▸ **Source passage**:
--------------------------------------------------

AWS Glue

Arun Rajeevan
3 min readDec 3, 2020

Problem domain: Analytics

You define jobs in AWS Glue to accomplish the work that’s required to extract, transform, and load (ETL) data from a data source to a data target. You typically perform the following actions:

  • For data store sources, you define a crawler to populate your AWS Glue Data Catalog with metadata table definitions. You point your crawler at a data store, and the crawler creates table definitions in the Data Catalog. For streaming sources, you manually define Data Catalog tables and specify data stream properties.
  • In addition to table definitions, the AWS Glue Data Catalog contains other metadata that is required to define ETL jobs. You use this metadata when you define a job to transform your data.
  • AWS Glue can generate a script to transform your data. Or, you can provide the script in the AWS Glue console or API.
  • You can run your job on demand, or you can set it up to start when a specified trigger occurs. The trigger can be a time-based schedule or an event.
  • When your job runs, a script extracts data from your data source, transforms the data, and loads it to your data target. The script runs in an Apache Spark environment in AWS Glue.

When Should I Use AWS Glue?

You can use AWS Glue to organize, cleanse, validate, and format data for storage in a data warehouse or data lake.

You can transform and move AWS Cloud data into your data store.
You can also load data from disparate static or streaming data sources into your data warehouse or data lake for regular reporting and analysis. By storing data in a data warehouse or data lake, you integrate information from different parts of your business and provide a common source of data for decision making.

AWS Glue simplifies many tasks when you are building a data warehouse or data lake:

  • Discovers and catalogs metadata about your data stores into a central catalog. You can process semi-structured data, such as clickstream or process logs.
  • Populates the AWS Glue Data Catalog with table definitions from scheduled crawler programs. Crawlers call classifier logic to infer the schema, format, and data types of your data. This metadata is stored as tables in the AWS Glue Data Catalog and used in the authoring process of your ETL jobs.
  • Generates ETL scripts to transform, flatten, and enrich your data from source to target.
  • Detects schema changes and adapts based on your preferences.
  • Triggers your ETL jobs based on a schedule or event. You can initiate jobs automatically to move your data into your data warehouse or data lake. Triggers can be used to create a dependency flow between jobs.
  • Gathers runtime metrics to monitor the activities of your data warehouse or data lake.
  • Handles errors and retries automatically.

--------------------------------------------------

▸ **Entries shown**:

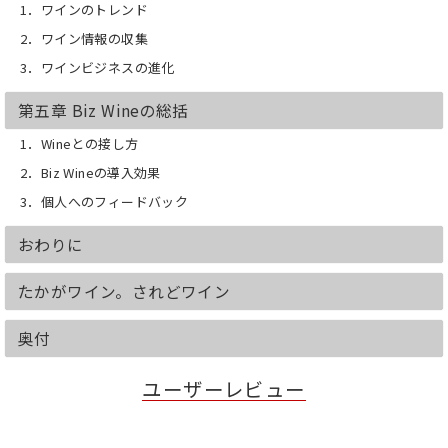
1．ワインのトレンド
2．ワイン情報の収集
3．ワインビジネスの進化
第五章 Biz Wineの総括
1．Wineとの接し方
2．Biz Wineの導入効果
3．個人へのフィードバック
おわりに
たかがワイン。されどワイン
奥付
ユーザーレビュー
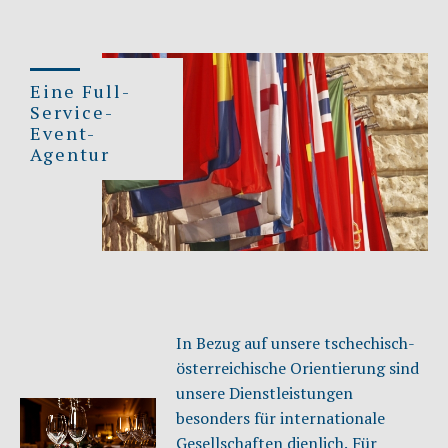
Eine Full-
Service-
Event-
Agentur
In Bezug auf unsere tschechisch-
österreichische Orientierung sind
unsere Dienstleistungen
besonders für internationale
Gesellschaften dienlich. Für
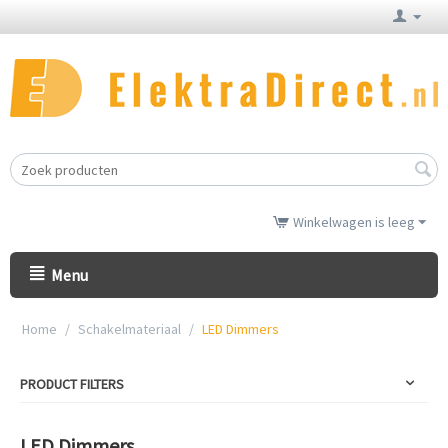
Winkelwagen is leeg
Menu
Home
/
Schakelmateriaal
/
LED Dimmers
PRODUCT FILTERS
LED Dimmers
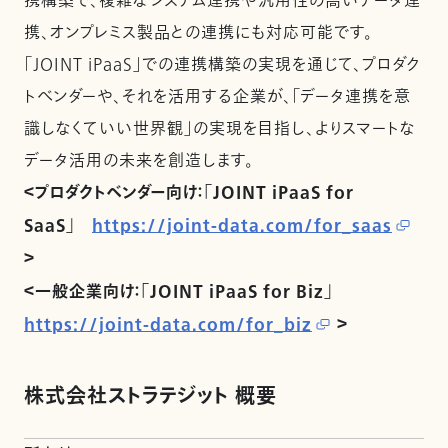
携構築で、複雑なシステム連携や汎用性の高いデータ連
携、オンプレミス製品との連携にも対応可能です。
「JOINT iPaaS」での連携構築の実現を通じて、プロダク
トべンダーや、それを活用する企業が、「データ連携を意
識しなくていい世界観」の実現を目指し、よりスマートな
データ活用の未来を創造します。
＜プロダクトベンダー向け：「JOINT iPaaS for
SaaS」
https://joint-data.com/for_saas
＞
＜一般企業向け：「JOINT iPaaS for Biz」
https://joint-data.com/for_biz
＞
株式会社ストラテジット 概要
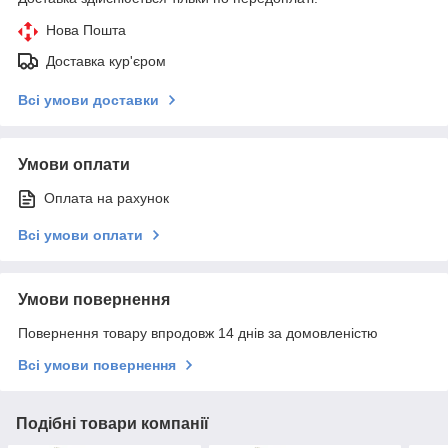
Нова Пошта
Доставка кур'єром
Всі умови доставки
Умови оплати
Оплата на рахунок
Всі умови оплати
Умови повернення
Повернення товару впродовж 14 днів за домовленістю
Всі умови повернення
Подібні товари компанії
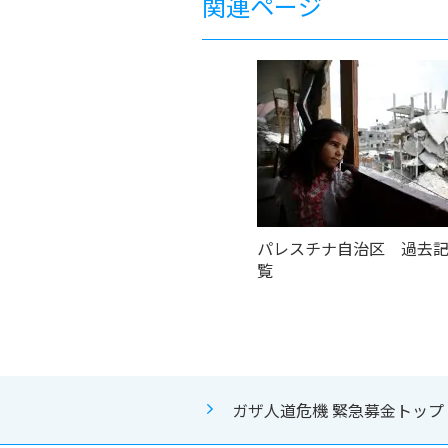
関連ページ
パレスチナ自治区 過去
覧
ガザ人道危機 緊急募金トップ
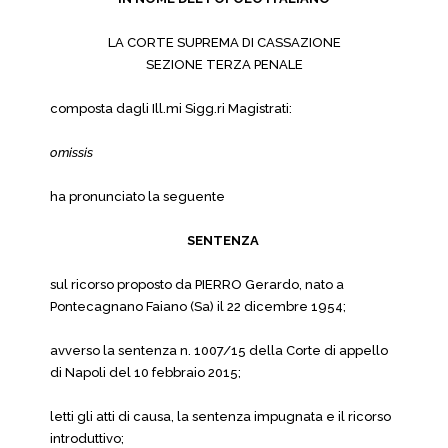
LA CORTE SUPREMA DI CASSAZIONE
SEZIONE TERZA PENALE
composta dagli Ill.mi Sigg.ri Magistrati:
omissis
ha pronunciato la seguente
SENTENZA
sul ricorso proposto da PIERRO Gerardo, nato a
Pontecagnano Faiano (Sa) il 22 dicembre 1954;
avverso la sentenza n. 1007/15 della Corte di appello
di Napoli del 10 febbraio 2015;
letti gli atti di causa, la sentenza impugnata e il ricorso
introduttivo;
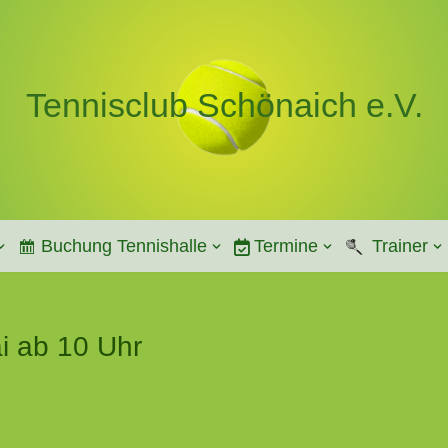
Tennisclub Schönaich e.V.
Buchung Tennishalle
Termine
Trainer
i ab 10 Uhr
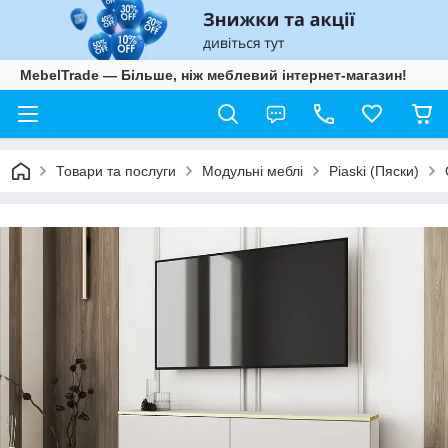
MebelTrade — Більше, ніж меблевий інтернет-магазин!
Товари та послуги
Модульні меблі
Piaski (Пяски)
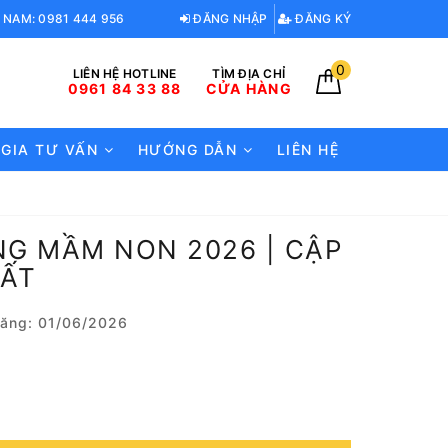
 NAM: 0981 444 956
ĐĂNG NHẬP
ĐĂNG KÝ
0
LIÊN HỆ HOTLINE
TÌM ĐỊA CHỈ
0961 84 33 88
CỬA HÀNG
 GIA TƯ VẤN
HƯỚNG DẪN
LIÊN HỆ
NG MẦM NON 2026 | CẬP
HẤT
ăng: 01/06/2026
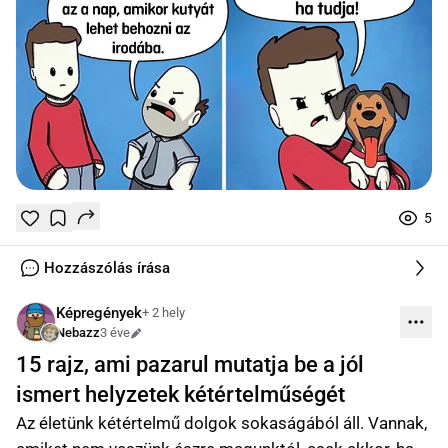
5
Tetszik
Mentés
0
0
online
Hozzászólás írása
Képregények
+ 2 hely
Nebazz
3 éve
Szerkesztve
15 rajz, ami pazarul mutatja be a jól
ismert helyzetek kétértelműségét
Az életünk kétértelmű dolgok sokaságából áll. Vannak,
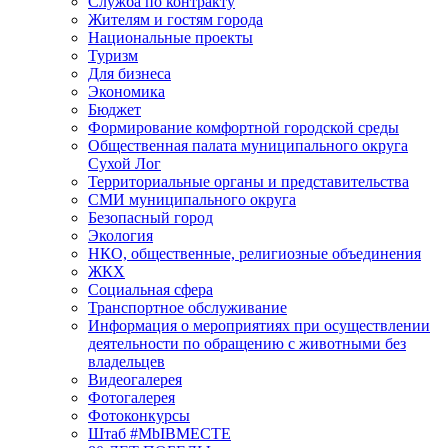
Служба по контракту
Жителям и гостям города
Национальные проекты
Туризм
Для бизнеса
Экономика
Бюджет
Формирование комфортной городской среды
Общественная палата муниципального округа
Сухой Лог
Территориальные органы и представительства
СМИ муниципального округа
Безопасный город
Экология
НКО, общественные, религиозные объединения
ЖКХ
Социальная сфера
Транспортное обслуживание
Информация о мероприятиях при осуществлении
деятельности по обращению с животными без
владельцев
Видеогалерея
Фотогалерея
Фотоконкурсы
Штаб #MbIBMECTE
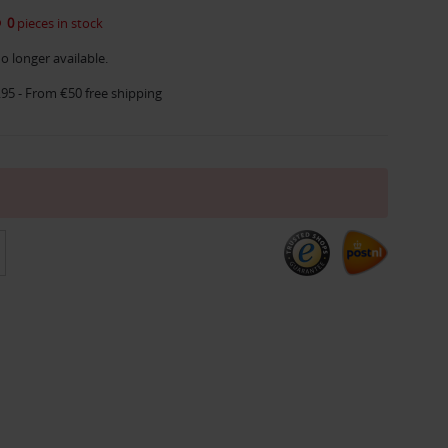
0
pieces in stock
o longer available.
.95 - From €50 free shipping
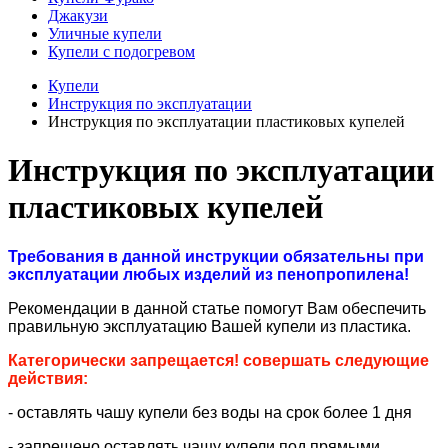
Джакузи
Уличные купели
Купели с подогревом
Купели
Инструкция по эксплуатации
Инструкция по эксплуатации пластиковых купелей
Инструкция по эксплуатации
пластиковых купелей
Требования в данной инструкции обязательны при
эксплуатации любых изделий из пенопропилена!
Рекомендации в данной статье помогут Вам обеспечить
правильную эксплуатацию Вашей купели из пластика.
Категорически запрещается! совершать следующие
действия:
- оставлять чашу купели без воды на срок более 1 дня
- запрещено оставлять чашу купели под прямыми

--------------------------------------------------

▸ **Check your understanding**:
A. From the AWS Glue article, return the passage that runs from "When Should I" to "for decision making.", word for word.
B. What does the AWS Glue article say you can use AWS Glue to do to data for storage in a data warehouse or data lake? List each action.

▸ **Solved tasks**:
A.
When Should I Use AWS Glue?

You can use AWS Glue to organize, cleanse, validate, and format data for storage in a data warehouse or data lake.

You can transform and move AWS Cloud data into your data store.
You can also load data from disparate static or streaming data sources into your data warehouse or data lake for regular reporting and analysis. By storing data in a data warehouse or data lake, you integrate information from different parts of your business and provide a common source of data for decision making.

B.
- Organize
- Cleanse
- Validate
- Format